Gibt es keine Alternative zum Pflegeheim für den geistig behinderten Barnabas?
Die zwei Brüder Ben und Barnabas, alias Simpel, die Hauptdarsteller dieses Films, leben zu Anfang mit ihrer kranken Mutter in der ländlichen Umgebung Ostfrieslands. Alles hat seinen Platz, Ben sorgt für seinen geistig behinderten Bruder und seine Mutter, bis diese stirbt. Als das Familiengefüge auseinanderbricht, schaltet sich der Vater ein und verfügt, dass Simpel fortan in einem Pflegeheim leben soll. Dem widersetzen sich die Brüder und machen sich gemeinsam auf den Weg nach Hamburg, um den Vater zu suchen und die Entscheidung noch einmal zu besprechen. Das Ende bleibt zunächst offen, letztendlich scheint die Pflegeeinrichtung aber doch die einzig richtige Lösung…
Auf ihrem Weg in die Großstadt machen die Brüder neue Erfahrungen. Vor allem Ben erkennt, das Leben mehr bedeutet, als sich um Simpel zu kümmern, aufzupassen, dass ihm nichts zustößt. Er lernt Aria und Enzo kennen, trifft seinen Vater. Er verliebt sich, möchte auch mal unabhängig sein. Das bedeutet aber nicht, dass er sich gegen seinen Bruder entscheidet.
Auch Simpel genießt seine Freiheit, auch er profitiert sichtlich von den Bekanntschaften zu neuen Menschen, von den Erfahrungen, die er auf dem Weg nach Hamburg und in dieser schnelllebigen Stadt macht. Soziale Kontakte bedeuten für ihn, der Erlebnisse zuallererst emotional verarbeitet, viel und am wichtigsten ist für ihn sein Bruder, der ihn versteht und akzeptiert. Von ihm beschützt konnte Simpel bisher nie wirklich etwas passieren. Er ist ein liebenswerter Mensch, dem man das Recht auf ein „Leben in Freiheit“ nicht absprechen möchte.
Im Film muss Ben sich nicht wirklich entscheiden, ob er sein Leben zusammen mit seinem Bruder gestalten möchte.

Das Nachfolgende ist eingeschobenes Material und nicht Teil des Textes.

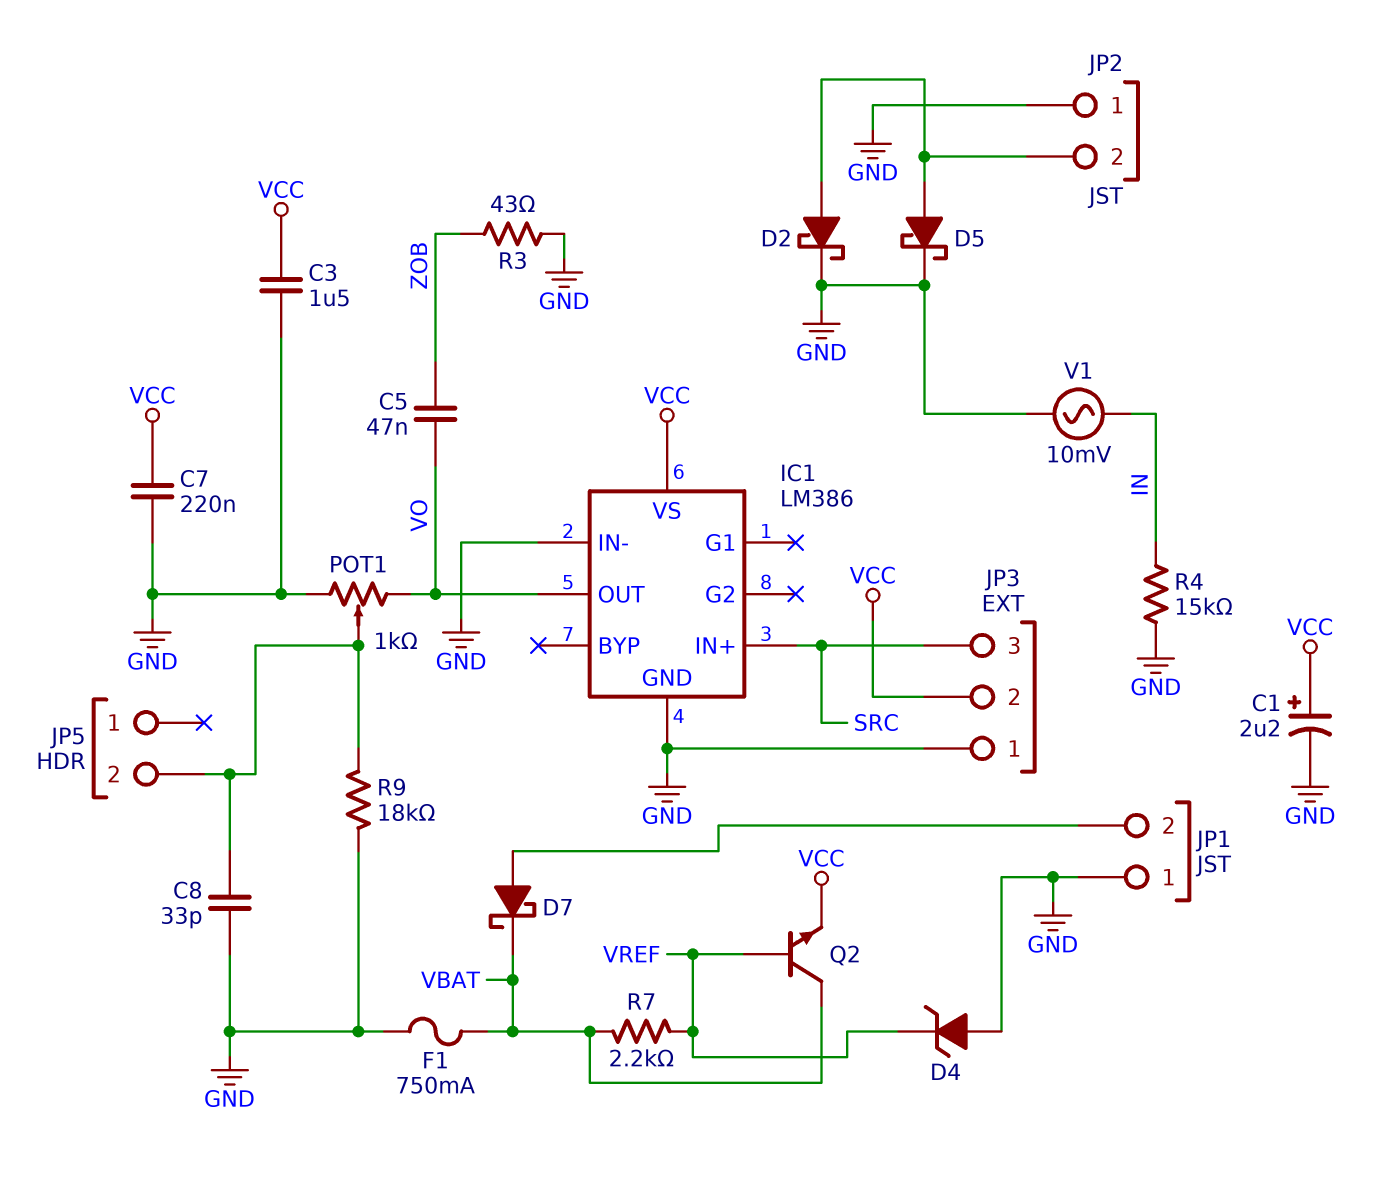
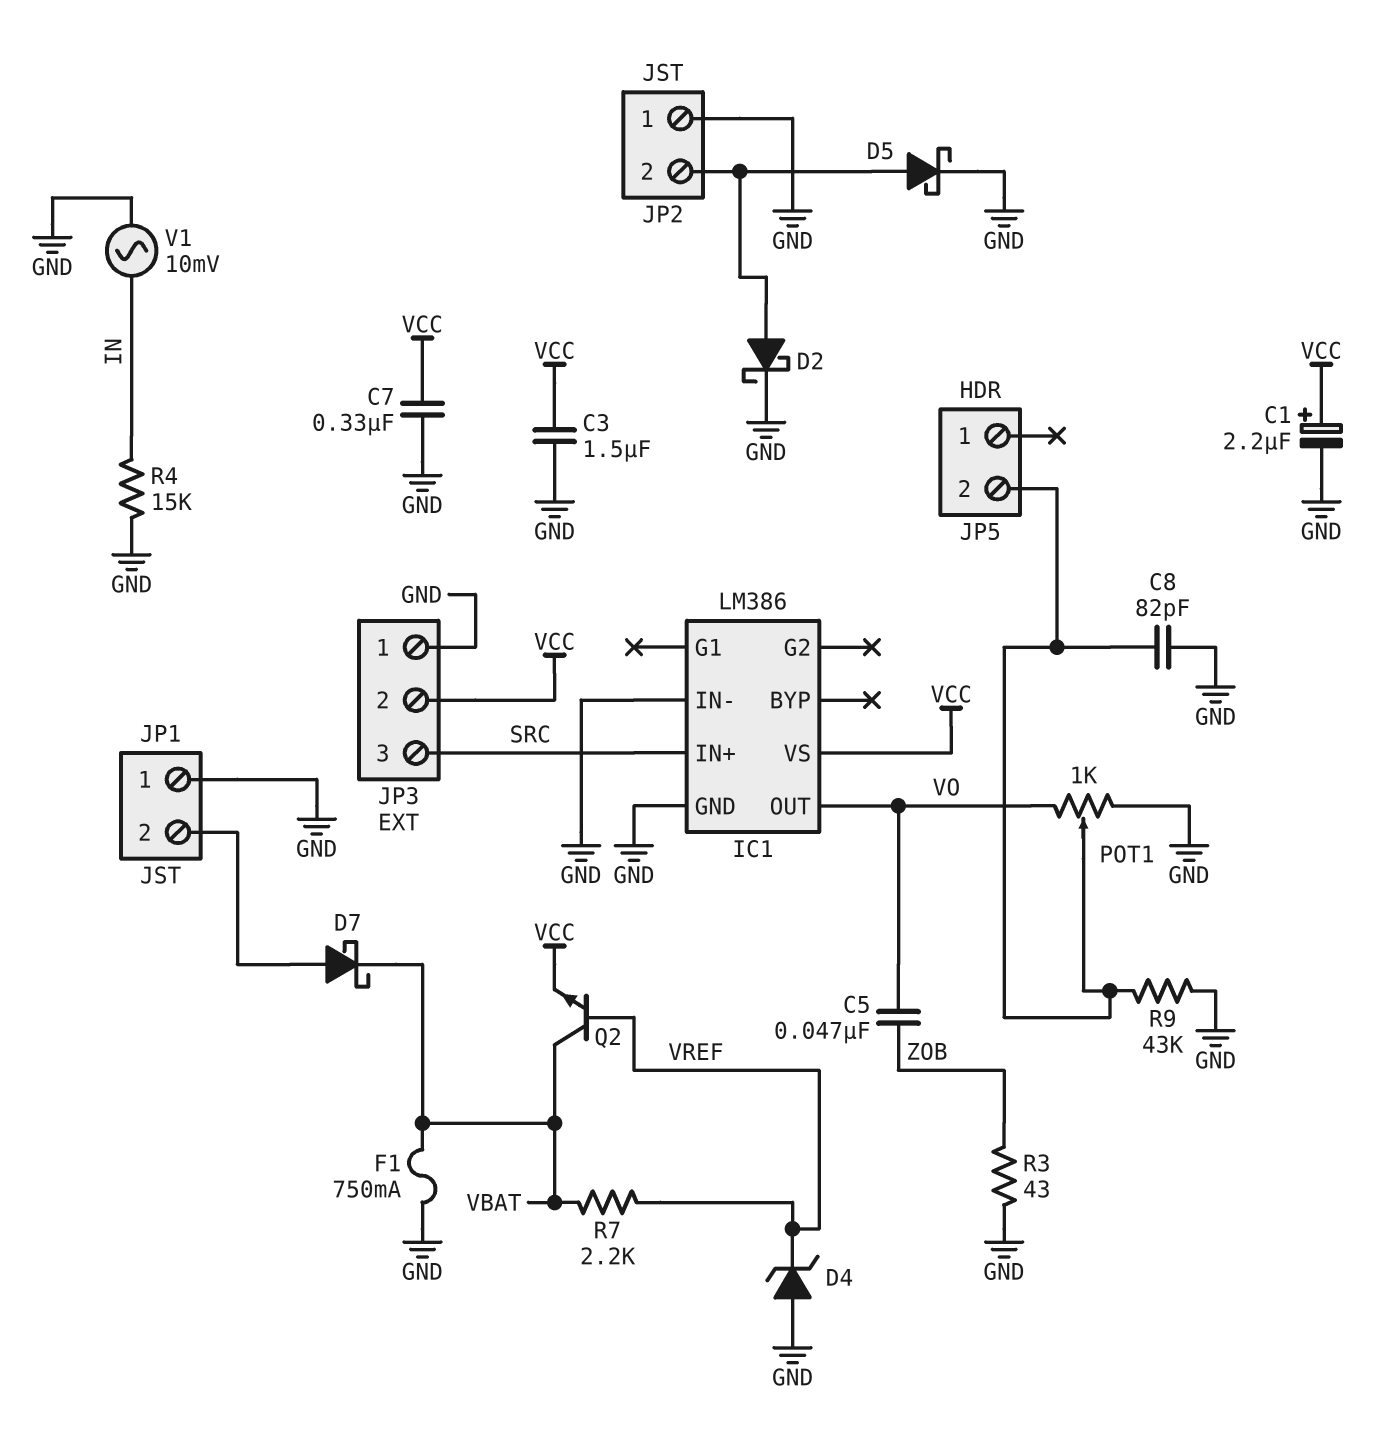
C7: 220nF (GND, VCC) -> 330nF (GND, VCC)
C8: 33pF (GND, JP5/2) -> 82pF (GND, JP5/2)
R9: 18k (GND, JP5/2) -> 43k (GND, JP5/2)

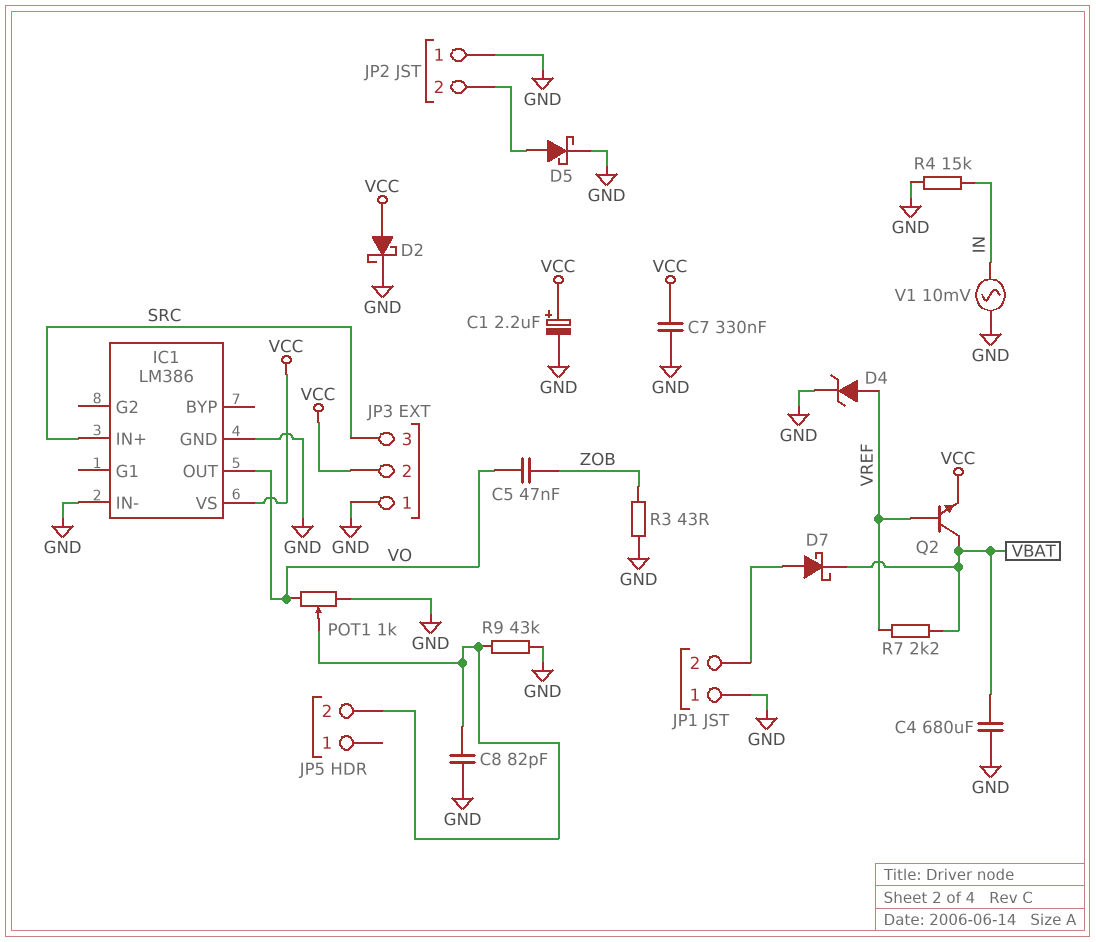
C3: 1.5uF (GND, VCC) -> none
C4: none -> 680uF (GND, VBAT)
D2: schottky (A JP2/2, K GND) -> schottky (A VCC, K GND)
D4: zener (A GND, K VREF) -> zener (A VREF, K GND)
F1: 750mA (GND, VBAT) -> none

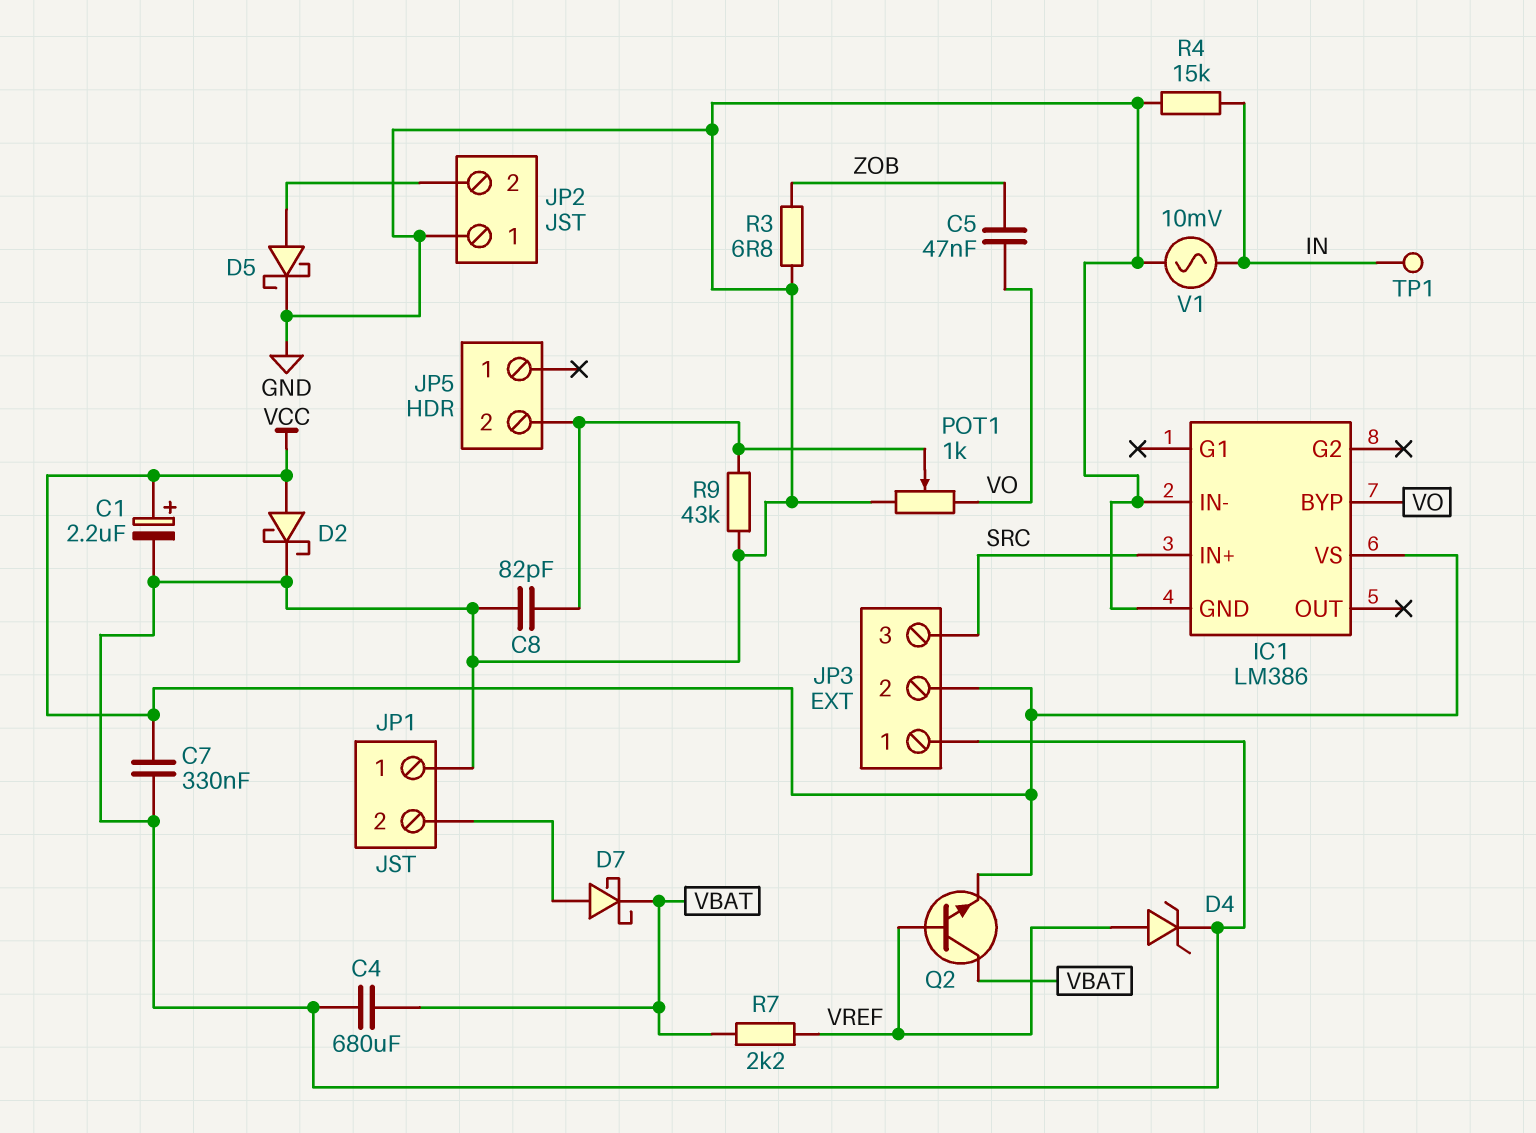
IC1 pin BYP: none -> VO
IC1 pin OUT: VO -> none
R3: 43 (GND, ZOB) -> 6.8 (GND, ZOB)
TP1: none -> test point (IN)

Simpel kommt nach seiner eigenmächtigen Flucht nach einem Streit mit Vater und Bruder in eine Pflegeeinrichtung – zu seinem eigenen Schutz. Aber ist das wirklich die beste Lösung?
Von außen betrachtet scheint es fast unmöglich, dass beide Brüder ihre Individualität soweit wie möglich ausleben können, wenn sie wie bisher zusammen leben. Aber bleibt da wirklich nur das Heim, in das Simpel „abgeschoben“ wird, damit er niemandem zu Last fällt? Ist das in seinem Sinne? Das sind die Fragen, die sich mir während des gesamten Films immer wieder gestellt haben, gerade da ich durch meinen Arbeitsplatz bei der proroba assistant das Persönliche Budget als Möglichkeit kenne, auch Menschen mit einer geistigen Behinderung innerhalb der Familie zu betreuen, aber mit der Unterstützung von Pflegekräften, die für alle Beteiligten Freiräume schaffen.